▶ **Work item**
Pull out each line of the entries below that contains the string "full". Case matters.

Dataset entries
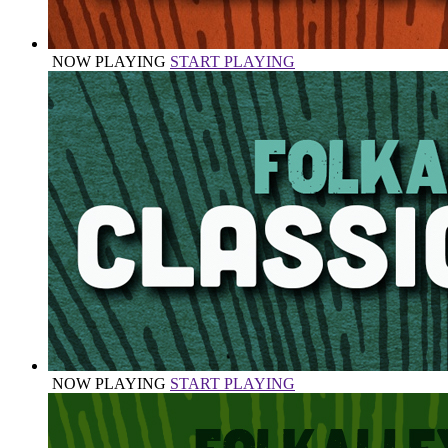
NOW PLAYING
START PLAYING
NOW PLAYING
START PLAYING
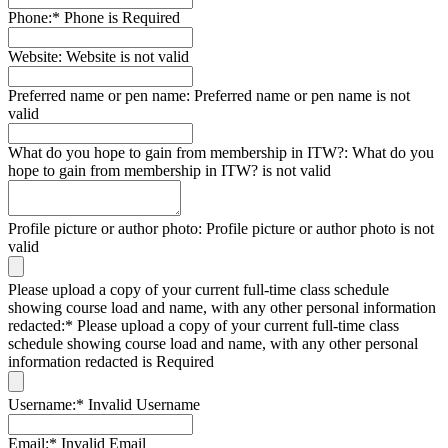
Phone:*
Phone is Required
Website:
Website is not valid
Preferred name or pen name:
Preferred name or pen name is not
valid
What do you hope to gain from membership in ITW?:
What do you
hope to gain from membership in ITW? is not valid
Profile picture or author photo:
Profile picture or author photo is not
valid
Please upload a copy of your current full-time class schedule
showing course load and name, with any other personal information
redacted:*
Please upload a copy of your current full-time class
schedule showing course load and name, with any other personal
information redacted is Required
Username:*
Invalid Username
Email:*
Invalid Email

▶ **Result for this exercise**
Please upload a copy of your current full-time class schedule
Please upload a copy of your current full-time class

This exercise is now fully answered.